▸ **Vorliegender Text**:

Lange Zeit war es selbst in einer Stadt wie München alles andere als selbstverständlich, dass die nichtjüdische Mehrheitsgesellschaft Interesse an jüdischer Kultur zeigt. Daran, dass das lange beiderseitige Schweigen überwunden werden konnte, hatten die 1987 von Simon Snopkowski initiierten Jüdischen Kulturtage entscheidenden Anteil. Aus bescheidenen Anfängen hat die Veranstaltung sich längst zu einem Fixpunkt im Münchner Event-Kalender entwickelt, der nicht nur inhaltlich wichtige Impulse gibt, sondern auch Prominente aus vielen Bereichen der Stadtgesellschaft anzieht.
Diese Tradition führten Ende 2023 die 37. Jüdischen Kulturtage fort, die zwischen dem 14. November und dem 11. Dezember stattfanden. Judith Epstein, Vorsitzende der Gesellschaft zur Förderung jüdischer Kultur und Tradition, hatte erneut ein reichhaltiges Programm zusammengestellt, das Kunst, Musik und Literatur miteinander verband. »Unser Ziel ist es jedes Jahr, die Vielfalt und den Reichtum der jüdischen Kultur und Tradition aufzuzeigen«, fasste Epstein den Gedanken hinter der Planung zusammen. »Das nehmen wir mit in einen großen gesellschaftlichen Austausch, für den wir den Rahmen schaffen.«
Dass dies überzeugend gelang, bewies bereits die erste Veranstaltung im restlos gefüllten Hubert-Burda-Saal des Gemeindezentrums der Israelitischen Kultusgemeinde München und Oberbayern. Mit der Eröffnung der Ausstellung Zeichnen gegen das Vergessen des Künstlers Manfred Bockelmann, die 100 überdimensionale Kohlezeichnungen von in Auschwitz ermordeten jüdischen Kindern versammelte, wurde zum einen auf die allgemein wachsende Bedeutung einer bedrohten Gedenkkultur hingewiesen. Auf der anderen Seite erhielt das Thema nur wenige Wochen nach dem barbarischen Angriff der Hamas auf Israel mit 1200 zivilen Todesopfern neue traurige Aktualität.

▸ **Arbeitsauftrag 1**: Übertrage die gesamte Auflistung zum Betriebssystem in eine JSON-Liste von Zeichenketten, je eine Zeichenkette pro Zeile und ohne Leerzeilen. Die Bilder gehören nicht in die Antwort.

▸ **Bereitgestellte Daten**:
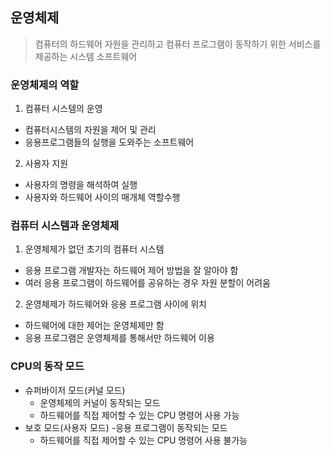 ## 운영체제 
>  컴퓨터의 하드웨어 자원을 관리하고 컴퓨터 프로그램이 동작하기 위한
서비스를 제공하는 시스템 소프트웨어
### 운영체제의 역할
1. 컴퓨터 시스템의 운영
- 컴퓨터시스템의 자원을 제어 및 관리
- 응용프로그램들의 실행을 도와주는 소프트웨어
2. 사용자 지원
- 사용자의 명령을 해석하여 실행
- 사용자와 하드웨어 사이의 매개체 역할수행

### 컴퓨터 시스템과 운영체제
1. 운영체제가 없던 초기의 컴퓨터 시스템
- 응용 프로그램 개발자는 하드웨어 제어 방법을 잘 알아야 함
- 여러 응용 프로그램이 하드웨어를 공유하는 경우 자원 분할이 어려움
2. 운영체제가 하드웨어와 응용 프로그램 사이에 위치
- 하드웨어에 대한 제어는 운영체제만 함
- 응용 프로그램은 운영체제를 통해서만 하드웨어 이용
 
### CPU의 동작 모드
- 슈퍼바이저 모드(커널 모드)
  - 운영체제의 커널이 동작되는 모드
  - 하드웨어를 직접 제어할 수 있는 CPU 명령어 사용 가능
- 보호 모드(사용자 모드)
  -응용 프로그램이 동작되는 모드
  - 하드웨어를 직접 제어할 수 있는 CPU 명령어 사용 불가능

▸ **Arbeitsauftrag 2**: Setze den Text über die Münchner Jüdischen Kulturtage im Anschluss an seinen letzten Satz fort.

▸ **Schriftliche Antwort 1**:
[
  " ## 운영체제 ",
  ">  컴퓨터의 하드웨어 자원을 관리하고 컴퓨터 프로그램이 동작하기 위한",
  "서비스를 제공하는 시스템 소프트웨어",
  "### 운영체제의 역할",
  "1. 컴퓨터 시스템의 운영",
  "- 컴퓨터시스템의 자원을 제어 및 관리",
  "- 응용프로그램들의 실행을 도와주는 소프트웨어",
  "2. 사용자 지원",
  "- 사용자의 명령을 해석하여 실행",
  "- 사용자와 하드웨어 사이의 매개체 역할수행",
  "### 컴퓨터 시스템과 운영체제",
  "1. 운영체제가 없던 초기의 컴퓨터 시스템",
  "- 응용 프로그램 개발자는 하드웨어 제어 방법을 잘 알아야 함",
  "- 여러 응용 프로그램이 하드웨어를 공유하는 경우 자원 분할이 어려움",
  "2. 운영체제가 하드웨어와 응용 프로그램 사이에 위치",
  "- 하드웨어에 대한 제어는 운영체제만 함",
  "- 응용 프로그램은 운영체제를 통해서만 하드웨어 이용",
  "### CPU의 동작 모드",
  "- 슈퍼바이저 모드(커널 모드)",
  "  - 운영체제의 커널이 동작되는 모드",
  "  - 하드웨어를 직접 제어할 수 있는 CPU 명령어 사용 가능",
  "- 보호 모드(사용자 모드)",
  "  -응용 프로그램이 동작되는 모드",
  "  - 하드웨어를 직접 제어할 수 있는 CPU 명령어 사용 불가능"
]

▸ **Schriftliche Antwort 2**:
»Auf dem Fundament der Kultur muss die Gesellschaft zusammenfinden.«
Judith Epstein
Auch Gastgeberin Charlotte Knobloch nahm in ihrem Grußwort auf diesen Umstand Bezug und unterstrich: Wie sehr das berühmte Wort vom »Nie wieder« »ganz konkret unsere Gegenwart berührt, haben wir am 7. Oktober in aller Grausamkeit erleben müssen«. Die Indifferenz, mit der einige in Deutschland auf das Morden in Israel reagiert hätten, erinnere sie an »dieselbe Kälte und Teilnahmslosigkeit, die in diesem Land nach 1945 auch in der Abwehr des Gedenkens vorherrschte«. Die frisch vereidigte Bayerische Staatsministerin für Unterricht und Kultus, Anna Stolz, lobte die Ausstellung vor diesem Hintergrund als »wertvollen Beitrag gegen das Vergessen und für eine lebendige Erinnerungskultur«, während der Antisemitismusbeauftragte der Staatsregierung, Ludwig Spaenle, zum Einsatz gegen Judenhass in der Gegenwart aufrief.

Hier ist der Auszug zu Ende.